NEW YORK—The New York Racing Association has failed to implement necessary financial reform after declaring a bankruptcy settlement agreement with the state, according to the state comptroller’s office.
In 2006, the nonprofit racing association, which operates Aqueduct Racetrack, Belmont Park, and Saratoga Race Course, filed for bankruptcy protection. Two years later it agreed to transfer ownership of its racetrack facilities to the state in return for a $25 million loan. However, the state then leased the racetracks to NYRA for $1 per year.
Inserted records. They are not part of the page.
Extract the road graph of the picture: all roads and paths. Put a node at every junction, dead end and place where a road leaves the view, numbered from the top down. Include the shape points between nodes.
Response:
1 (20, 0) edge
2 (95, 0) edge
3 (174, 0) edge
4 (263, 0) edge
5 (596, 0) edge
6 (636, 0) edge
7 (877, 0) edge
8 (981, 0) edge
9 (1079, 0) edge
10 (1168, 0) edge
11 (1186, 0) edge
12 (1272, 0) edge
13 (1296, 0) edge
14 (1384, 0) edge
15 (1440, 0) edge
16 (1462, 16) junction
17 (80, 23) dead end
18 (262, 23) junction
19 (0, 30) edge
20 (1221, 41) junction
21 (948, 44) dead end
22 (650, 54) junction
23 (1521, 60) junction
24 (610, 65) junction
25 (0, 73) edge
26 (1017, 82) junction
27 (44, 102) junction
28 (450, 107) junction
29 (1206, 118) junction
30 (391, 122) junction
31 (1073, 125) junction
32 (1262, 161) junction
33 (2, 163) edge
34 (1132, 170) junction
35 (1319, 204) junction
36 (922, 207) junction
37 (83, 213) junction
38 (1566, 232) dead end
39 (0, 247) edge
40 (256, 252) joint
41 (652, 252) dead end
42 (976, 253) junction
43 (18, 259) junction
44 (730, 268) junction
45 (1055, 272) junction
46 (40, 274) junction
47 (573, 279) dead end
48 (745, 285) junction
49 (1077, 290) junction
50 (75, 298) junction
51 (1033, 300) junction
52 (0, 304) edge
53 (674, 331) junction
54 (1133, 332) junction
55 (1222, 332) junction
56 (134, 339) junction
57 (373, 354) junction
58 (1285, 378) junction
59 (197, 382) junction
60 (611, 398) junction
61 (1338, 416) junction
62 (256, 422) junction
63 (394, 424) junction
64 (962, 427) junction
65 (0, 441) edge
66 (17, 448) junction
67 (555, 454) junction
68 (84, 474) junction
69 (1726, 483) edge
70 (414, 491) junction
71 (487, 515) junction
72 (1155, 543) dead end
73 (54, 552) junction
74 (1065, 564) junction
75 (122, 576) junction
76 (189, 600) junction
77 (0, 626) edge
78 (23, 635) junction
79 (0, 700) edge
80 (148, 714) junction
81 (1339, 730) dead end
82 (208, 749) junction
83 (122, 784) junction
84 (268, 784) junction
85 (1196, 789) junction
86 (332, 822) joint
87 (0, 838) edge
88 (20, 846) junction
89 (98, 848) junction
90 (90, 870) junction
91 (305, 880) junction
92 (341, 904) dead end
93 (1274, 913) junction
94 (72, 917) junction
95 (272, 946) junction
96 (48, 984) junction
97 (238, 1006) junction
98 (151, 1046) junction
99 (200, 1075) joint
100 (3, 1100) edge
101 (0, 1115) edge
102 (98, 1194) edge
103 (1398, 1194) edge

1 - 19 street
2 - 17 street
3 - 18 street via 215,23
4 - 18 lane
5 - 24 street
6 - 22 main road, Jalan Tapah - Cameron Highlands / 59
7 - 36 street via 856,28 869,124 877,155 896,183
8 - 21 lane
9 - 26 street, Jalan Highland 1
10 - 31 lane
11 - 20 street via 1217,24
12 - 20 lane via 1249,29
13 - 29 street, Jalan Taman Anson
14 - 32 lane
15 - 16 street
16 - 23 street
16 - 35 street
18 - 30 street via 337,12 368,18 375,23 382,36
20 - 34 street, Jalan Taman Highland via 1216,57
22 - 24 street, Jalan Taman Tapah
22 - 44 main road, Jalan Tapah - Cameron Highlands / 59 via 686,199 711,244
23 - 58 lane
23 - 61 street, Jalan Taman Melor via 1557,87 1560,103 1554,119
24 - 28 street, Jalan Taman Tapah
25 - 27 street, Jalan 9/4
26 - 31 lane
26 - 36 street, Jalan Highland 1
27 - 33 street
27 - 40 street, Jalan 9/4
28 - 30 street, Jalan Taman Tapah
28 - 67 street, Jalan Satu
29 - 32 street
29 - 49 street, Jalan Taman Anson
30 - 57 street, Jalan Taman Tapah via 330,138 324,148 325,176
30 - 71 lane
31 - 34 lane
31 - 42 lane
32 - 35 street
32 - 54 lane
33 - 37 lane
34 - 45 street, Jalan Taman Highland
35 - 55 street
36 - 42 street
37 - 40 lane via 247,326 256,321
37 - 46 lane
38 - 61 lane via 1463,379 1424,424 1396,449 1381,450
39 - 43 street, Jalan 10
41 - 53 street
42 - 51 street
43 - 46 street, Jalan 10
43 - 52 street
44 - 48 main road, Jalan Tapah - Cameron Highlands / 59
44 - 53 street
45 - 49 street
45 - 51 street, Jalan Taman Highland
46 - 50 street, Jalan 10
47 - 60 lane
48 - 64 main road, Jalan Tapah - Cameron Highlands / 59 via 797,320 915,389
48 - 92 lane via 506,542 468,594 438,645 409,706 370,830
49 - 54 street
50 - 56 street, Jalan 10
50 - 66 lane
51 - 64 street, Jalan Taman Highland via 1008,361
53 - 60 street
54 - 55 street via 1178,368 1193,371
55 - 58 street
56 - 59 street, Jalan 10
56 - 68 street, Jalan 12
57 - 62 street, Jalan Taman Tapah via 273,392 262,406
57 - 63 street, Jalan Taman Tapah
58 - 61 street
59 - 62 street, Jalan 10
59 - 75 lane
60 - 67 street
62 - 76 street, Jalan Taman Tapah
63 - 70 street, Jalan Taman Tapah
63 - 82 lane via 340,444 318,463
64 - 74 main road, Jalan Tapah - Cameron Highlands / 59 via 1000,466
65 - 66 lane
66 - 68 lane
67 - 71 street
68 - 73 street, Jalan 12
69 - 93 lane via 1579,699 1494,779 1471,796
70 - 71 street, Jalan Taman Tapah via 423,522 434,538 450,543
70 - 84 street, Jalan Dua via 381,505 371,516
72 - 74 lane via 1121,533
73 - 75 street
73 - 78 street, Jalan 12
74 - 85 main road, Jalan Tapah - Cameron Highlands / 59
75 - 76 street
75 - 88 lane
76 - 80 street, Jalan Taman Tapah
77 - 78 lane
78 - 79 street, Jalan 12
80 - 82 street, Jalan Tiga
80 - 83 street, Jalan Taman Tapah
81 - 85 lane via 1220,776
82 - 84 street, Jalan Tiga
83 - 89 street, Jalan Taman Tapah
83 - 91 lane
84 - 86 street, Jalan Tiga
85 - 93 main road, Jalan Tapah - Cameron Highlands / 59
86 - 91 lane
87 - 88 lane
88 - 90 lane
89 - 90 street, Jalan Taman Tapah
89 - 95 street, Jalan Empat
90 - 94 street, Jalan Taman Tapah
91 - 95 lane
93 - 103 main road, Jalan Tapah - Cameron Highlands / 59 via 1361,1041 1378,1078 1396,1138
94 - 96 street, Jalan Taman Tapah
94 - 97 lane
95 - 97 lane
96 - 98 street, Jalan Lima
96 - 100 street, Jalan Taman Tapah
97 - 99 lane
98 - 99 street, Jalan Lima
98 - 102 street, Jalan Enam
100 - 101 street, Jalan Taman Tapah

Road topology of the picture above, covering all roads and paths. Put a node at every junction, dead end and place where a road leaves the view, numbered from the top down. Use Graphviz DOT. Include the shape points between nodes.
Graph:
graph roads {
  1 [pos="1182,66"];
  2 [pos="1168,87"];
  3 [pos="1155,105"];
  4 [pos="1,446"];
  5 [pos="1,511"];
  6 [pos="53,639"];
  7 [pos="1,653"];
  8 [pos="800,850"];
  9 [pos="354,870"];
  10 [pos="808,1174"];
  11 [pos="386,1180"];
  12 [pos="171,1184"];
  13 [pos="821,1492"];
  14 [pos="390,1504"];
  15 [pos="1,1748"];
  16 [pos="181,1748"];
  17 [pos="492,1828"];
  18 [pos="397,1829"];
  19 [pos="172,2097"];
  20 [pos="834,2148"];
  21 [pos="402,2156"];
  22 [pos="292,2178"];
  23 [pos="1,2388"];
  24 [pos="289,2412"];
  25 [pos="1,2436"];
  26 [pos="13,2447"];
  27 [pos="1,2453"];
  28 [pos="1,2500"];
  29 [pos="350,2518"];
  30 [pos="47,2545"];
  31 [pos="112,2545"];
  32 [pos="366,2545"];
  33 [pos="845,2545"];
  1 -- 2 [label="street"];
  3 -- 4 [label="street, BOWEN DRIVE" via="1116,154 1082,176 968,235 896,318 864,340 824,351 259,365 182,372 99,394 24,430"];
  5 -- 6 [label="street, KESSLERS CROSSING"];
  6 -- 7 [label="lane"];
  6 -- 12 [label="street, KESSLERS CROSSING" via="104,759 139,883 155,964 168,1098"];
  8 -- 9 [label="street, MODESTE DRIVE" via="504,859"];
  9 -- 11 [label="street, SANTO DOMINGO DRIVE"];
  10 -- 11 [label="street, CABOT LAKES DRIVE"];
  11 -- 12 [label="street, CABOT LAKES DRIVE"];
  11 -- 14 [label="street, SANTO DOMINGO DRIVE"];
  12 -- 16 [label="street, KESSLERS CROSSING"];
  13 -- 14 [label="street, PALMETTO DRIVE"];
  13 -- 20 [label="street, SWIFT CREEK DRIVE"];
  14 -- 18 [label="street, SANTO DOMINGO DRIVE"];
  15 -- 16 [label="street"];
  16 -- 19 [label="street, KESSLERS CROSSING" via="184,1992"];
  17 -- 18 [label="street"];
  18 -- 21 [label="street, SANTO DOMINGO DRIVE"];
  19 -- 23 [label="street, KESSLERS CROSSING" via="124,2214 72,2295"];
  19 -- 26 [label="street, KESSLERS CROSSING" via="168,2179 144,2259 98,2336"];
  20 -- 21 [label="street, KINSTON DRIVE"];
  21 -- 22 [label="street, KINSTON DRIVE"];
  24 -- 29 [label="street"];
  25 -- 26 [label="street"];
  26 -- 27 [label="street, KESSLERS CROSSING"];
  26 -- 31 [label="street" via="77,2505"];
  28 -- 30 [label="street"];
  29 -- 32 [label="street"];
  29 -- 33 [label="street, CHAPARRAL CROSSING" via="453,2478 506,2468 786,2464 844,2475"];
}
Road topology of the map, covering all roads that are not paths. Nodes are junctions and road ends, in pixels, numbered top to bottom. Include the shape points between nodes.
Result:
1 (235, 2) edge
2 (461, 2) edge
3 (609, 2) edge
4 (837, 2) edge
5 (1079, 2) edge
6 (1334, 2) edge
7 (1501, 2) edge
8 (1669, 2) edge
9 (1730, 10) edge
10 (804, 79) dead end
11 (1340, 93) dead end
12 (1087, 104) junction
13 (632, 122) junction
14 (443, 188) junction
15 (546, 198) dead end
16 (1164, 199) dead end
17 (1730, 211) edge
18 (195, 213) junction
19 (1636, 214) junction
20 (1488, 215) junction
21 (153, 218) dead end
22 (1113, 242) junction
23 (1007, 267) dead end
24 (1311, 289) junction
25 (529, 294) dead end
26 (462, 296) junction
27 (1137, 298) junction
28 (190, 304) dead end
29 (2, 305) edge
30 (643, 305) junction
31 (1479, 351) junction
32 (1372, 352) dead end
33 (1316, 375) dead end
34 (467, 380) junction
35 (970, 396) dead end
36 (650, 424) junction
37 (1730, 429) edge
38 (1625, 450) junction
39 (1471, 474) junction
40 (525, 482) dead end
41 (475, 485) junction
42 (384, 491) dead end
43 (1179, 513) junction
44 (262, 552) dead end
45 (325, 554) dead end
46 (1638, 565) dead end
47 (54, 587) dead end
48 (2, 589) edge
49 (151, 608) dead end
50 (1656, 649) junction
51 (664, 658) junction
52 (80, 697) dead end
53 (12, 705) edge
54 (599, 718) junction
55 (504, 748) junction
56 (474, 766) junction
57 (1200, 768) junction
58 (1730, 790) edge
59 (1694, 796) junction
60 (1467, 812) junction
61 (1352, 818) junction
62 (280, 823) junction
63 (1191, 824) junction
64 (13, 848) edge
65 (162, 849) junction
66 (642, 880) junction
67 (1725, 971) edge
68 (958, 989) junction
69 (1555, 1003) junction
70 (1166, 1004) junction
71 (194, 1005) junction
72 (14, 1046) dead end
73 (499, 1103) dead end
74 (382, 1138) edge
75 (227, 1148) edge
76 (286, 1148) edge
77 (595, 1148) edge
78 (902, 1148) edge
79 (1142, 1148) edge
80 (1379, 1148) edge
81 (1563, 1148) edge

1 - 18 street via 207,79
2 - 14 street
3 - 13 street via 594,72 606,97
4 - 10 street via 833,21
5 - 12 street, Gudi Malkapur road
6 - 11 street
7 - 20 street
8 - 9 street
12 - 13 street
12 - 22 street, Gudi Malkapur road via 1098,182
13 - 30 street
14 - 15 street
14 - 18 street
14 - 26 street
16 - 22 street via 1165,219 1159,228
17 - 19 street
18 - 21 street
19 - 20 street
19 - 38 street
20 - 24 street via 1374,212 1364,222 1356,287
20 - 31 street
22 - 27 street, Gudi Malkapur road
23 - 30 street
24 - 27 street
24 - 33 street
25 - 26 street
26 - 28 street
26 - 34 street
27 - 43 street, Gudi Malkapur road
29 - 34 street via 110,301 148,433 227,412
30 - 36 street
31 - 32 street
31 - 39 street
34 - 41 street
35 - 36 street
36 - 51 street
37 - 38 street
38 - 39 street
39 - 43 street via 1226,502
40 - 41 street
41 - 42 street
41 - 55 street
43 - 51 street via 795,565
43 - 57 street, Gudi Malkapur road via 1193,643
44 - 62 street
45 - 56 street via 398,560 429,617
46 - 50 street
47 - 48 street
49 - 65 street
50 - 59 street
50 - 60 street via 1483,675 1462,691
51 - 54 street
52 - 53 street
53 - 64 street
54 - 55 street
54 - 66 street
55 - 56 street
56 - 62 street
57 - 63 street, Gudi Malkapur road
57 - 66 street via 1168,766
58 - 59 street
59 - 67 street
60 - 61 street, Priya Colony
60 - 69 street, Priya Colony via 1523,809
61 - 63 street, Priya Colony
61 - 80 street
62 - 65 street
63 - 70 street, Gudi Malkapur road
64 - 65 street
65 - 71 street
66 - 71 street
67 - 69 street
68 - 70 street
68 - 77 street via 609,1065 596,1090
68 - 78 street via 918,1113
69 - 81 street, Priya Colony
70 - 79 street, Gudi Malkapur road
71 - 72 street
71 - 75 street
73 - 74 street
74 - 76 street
The racing association reported a $17.3 million loss in 2010, principally, the comptroller found, because the New York City Off-Track Betting Corporation was bankrupt—it typically provided NYRA with about $20 million annually. The association projected an $11.5 million deficit for 2011 and forecasts a $19.7 million loss in 2012.
NYRA expected to get back on its feet through Video Lottery Terminal (VLT), or video slot machines, which recently opened at Aqueduct Racetrack.
Comptroller Thomas DiNapoli previously audited NYRA twice.
“More than a year after my office’s last audit and real-time financial monitoring of NYRA, the organization still has much work to do to carry out the reforms we recommended,” DiNapoli said in a statement. “NYRA stands to squander significant revenue from the recently opened VLT franchise at Aqueduct.”
In previous audits, DiNapoli issued nine recommendations for reform, including surprise cash counts of NYRA clerks and collections, and documenting whether or not standards and services at NYRA are standard industry practices, such as transporting horses between NYRA tracks for free—though this particular practice is decreasing.